Reproduce, exactly and in full, the lines from the one with "Atividade De FormarFrases 2 Ano" through the one with "Monika Klinger" in the data below; drop pictures.
----
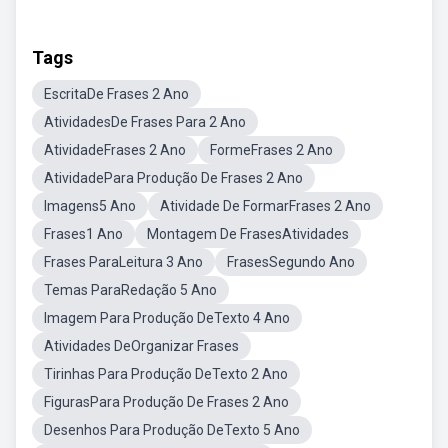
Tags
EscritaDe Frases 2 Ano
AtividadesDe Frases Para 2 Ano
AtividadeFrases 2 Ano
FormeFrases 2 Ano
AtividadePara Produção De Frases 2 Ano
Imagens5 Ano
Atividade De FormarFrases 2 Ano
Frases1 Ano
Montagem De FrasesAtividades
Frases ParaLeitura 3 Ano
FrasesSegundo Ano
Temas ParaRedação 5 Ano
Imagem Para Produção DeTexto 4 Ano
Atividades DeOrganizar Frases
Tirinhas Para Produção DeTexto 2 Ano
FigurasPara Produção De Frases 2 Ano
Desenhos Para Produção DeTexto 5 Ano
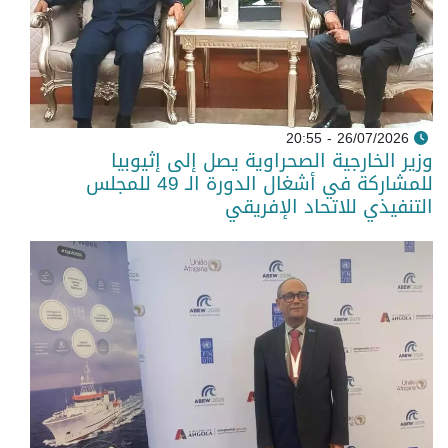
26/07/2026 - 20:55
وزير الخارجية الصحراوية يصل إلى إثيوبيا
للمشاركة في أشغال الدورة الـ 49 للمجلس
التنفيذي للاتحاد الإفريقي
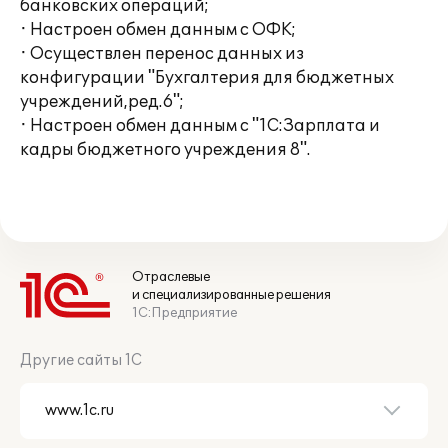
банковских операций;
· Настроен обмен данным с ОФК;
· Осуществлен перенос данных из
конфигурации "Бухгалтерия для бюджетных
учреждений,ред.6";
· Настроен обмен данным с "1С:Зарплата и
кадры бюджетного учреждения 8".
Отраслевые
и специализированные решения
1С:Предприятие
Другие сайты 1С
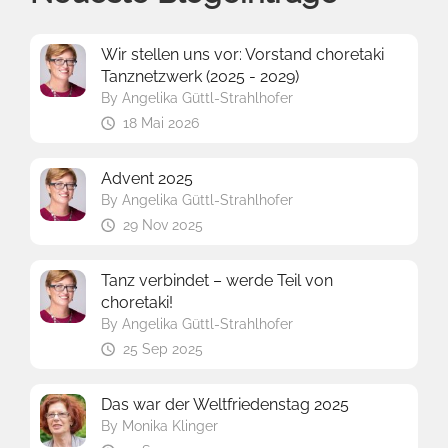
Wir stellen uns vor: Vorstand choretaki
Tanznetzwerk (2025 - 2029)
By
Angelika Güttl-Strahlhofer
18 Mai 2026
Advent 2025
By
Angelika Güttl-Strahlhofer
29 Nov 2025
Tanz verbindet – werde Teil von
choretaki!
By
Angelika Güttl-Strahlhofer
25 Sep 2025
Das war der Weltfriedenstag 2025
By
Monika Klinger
----
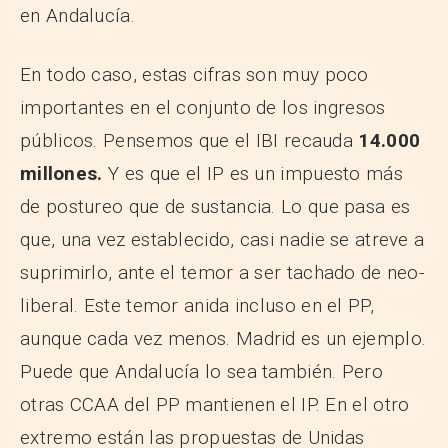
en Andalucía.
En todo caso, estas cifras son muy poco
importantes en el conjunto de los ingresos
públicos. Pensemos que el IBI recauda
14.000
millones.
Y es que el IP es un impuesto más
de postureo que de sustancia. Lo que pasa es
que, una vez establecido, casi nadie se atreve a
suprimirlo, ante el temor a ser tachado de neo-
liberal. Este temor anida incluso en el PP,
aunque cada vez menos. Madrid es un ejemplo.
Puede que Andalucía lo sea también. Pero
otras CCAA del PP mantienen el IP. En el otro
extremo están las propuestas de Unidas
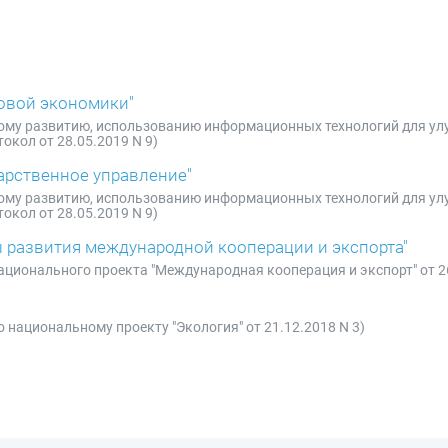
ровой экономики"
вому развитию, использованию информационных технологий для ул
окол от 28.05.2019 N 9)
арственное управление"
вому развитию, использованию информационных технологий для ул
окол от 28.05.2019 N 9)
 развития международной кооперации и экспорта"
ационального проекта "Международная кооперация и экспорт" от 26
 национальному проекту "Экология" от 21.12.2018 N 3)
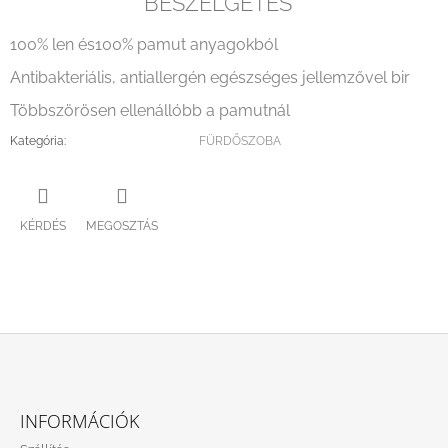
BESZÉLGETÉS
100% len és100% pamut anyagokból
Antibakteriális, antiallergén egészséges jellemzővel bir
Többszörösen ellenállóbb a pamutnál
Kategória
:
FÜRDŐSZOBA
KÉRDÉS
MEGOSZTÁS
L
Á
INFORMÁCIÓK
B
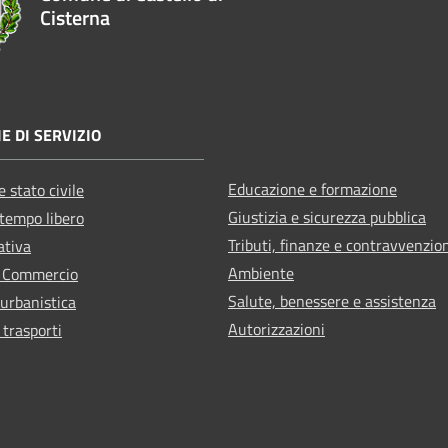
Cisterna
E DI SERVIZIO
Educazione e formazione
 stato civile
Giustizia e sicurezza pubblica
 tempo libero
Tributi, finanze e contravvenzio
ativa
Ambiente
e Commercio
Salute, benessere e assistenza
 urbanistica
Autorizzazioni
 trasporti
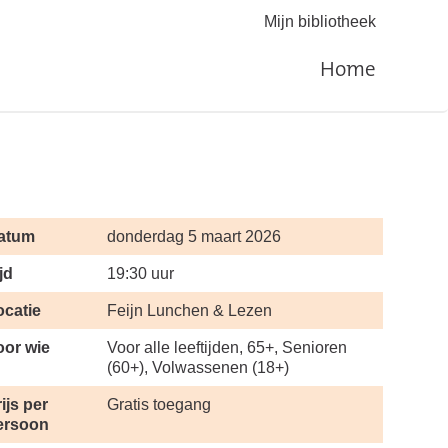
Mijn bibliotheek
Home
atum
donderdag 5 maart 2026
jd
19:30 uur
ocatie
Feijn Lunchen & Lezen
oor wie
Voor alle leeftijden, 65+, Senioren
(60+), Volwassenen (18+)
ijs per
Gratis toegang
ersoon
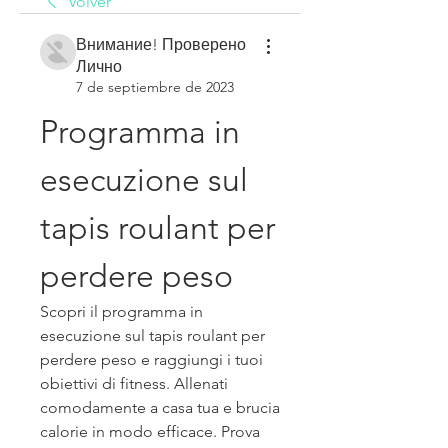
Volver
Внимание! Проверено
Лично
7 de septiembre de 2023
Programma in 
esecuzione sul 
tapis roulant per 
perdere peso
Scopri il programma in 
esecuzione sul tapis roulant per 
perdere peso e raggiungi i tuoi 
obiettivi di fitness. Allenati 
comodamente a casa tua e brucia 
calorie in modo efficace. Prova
----
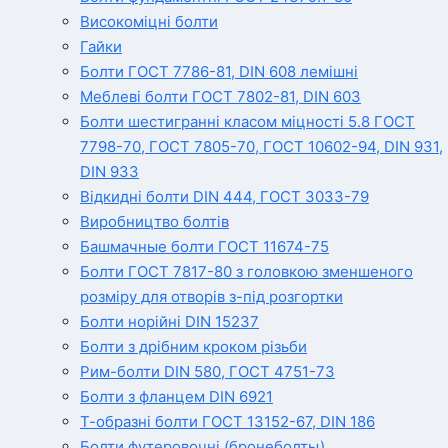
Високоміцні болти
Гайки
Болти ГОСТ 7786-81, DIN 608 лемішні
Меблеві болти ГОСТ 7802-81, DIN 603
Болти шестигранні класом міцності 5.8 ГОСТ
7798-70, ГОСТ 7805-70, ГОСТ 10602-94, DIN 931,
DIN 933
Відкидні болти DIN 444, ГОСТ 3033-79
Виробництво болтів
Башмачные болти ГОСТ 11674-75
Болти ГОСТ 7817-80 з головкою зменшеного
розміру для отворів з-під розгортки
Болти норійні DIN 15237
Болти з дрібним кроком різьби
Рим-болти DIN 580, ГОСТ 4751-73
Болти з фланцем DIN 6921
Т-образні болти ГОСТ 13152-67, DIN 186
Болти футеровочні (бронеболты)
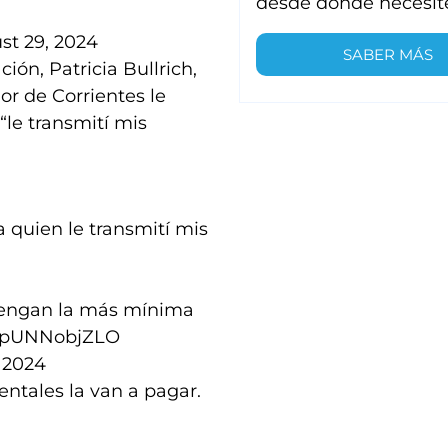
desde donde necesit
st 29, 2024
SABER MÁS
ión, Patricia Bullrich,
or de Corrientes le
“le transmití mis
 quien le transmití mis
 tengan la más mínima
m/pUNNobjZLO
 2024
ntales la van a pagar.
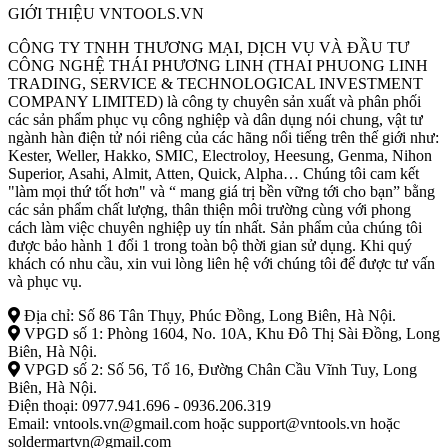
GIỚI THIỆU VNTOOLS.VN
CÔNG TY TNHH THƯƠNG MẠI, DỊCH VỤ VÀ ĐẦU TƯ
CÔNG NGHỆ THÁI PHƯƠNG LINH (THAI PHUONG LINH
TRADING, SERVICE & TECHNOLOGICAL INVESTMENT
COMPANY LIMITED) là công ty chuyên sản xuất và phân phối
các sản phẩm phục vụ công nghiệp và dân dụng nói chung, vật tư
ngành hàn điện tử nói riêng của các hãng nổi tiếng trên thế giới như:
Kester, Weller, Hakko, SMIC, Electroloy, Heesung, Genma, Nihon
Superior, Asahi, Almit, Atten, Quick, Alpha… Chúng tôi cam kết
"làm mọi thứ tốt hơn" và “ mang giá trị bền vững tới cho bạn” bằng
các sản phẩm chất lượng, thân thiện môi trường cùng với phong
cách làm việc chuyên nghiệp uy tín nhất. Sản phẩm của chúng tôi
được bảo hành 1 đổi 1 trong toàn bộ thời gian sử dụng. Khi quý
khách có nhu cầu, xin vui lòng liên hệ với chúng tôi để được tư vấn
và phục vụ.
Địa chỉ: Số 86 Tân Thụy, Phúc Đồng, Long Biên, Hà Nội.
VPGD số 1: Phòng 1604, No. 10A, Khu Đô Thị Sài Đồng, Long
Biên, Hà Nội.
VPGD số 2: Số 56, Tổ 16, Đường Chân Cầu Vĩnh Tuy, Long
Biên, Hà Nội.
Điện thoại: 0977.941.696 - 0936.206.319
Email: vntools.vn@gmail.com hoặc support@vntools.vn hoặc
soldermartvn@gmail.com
----
--- Written reply ---
Atividade De FormarFrases 2 Ano
Frases1 Ano
Montagem De FrasesAtividades
Frases ParaLeitura 3 Ano
FrasesSegundo Ano
Temas ParaRedação 5 Ano
Imagem Para Produção DeTexto 4 Ano
Atividades DeOrganizar Frases
Tirinhas Para Produção DeTexto 2 Ano
FigurasPara Produção De Frases 2 Ano
Desenhos Para Produção DeTexto 5 Ano
26/07/2026 - 20:55
وزير الخارجية الصحراوية يصل إلى إثيوبيا
للمشاركة في أشغال الدورة الـ 49 للمجلس
التنفيذي للاتحاد الإفريقي
банковских операций;
· Настроен обмен данным с ОФК;
· Осуществлен перенос данных из
конфигурации "Бухгалтерия для бюджетных
учреждений,ред.6";
· Настроен обмен данным с "1С:Зарплата и
кадры бюджетного учреждения 8".
Отраслевые
и специализированные решения
1С:Предприятие
Другие сайты 1С
Wir stellen uns vor: Vorstand choretaki
Tanznetzwerk (2025 - 2029)
By
Angelika Güttl-Strahlhofer
18 Mai 2026
Advent 2025
By
Angelika Güttl-Strahlhofer
29 Nov 2025
Tanz verbindet – werde Teil von
choretaki!
By
Angelika Güttl-Strahlhofer
25 Sep 2025
Das war der Weltfriedenstag 2025
By
Monika Klinger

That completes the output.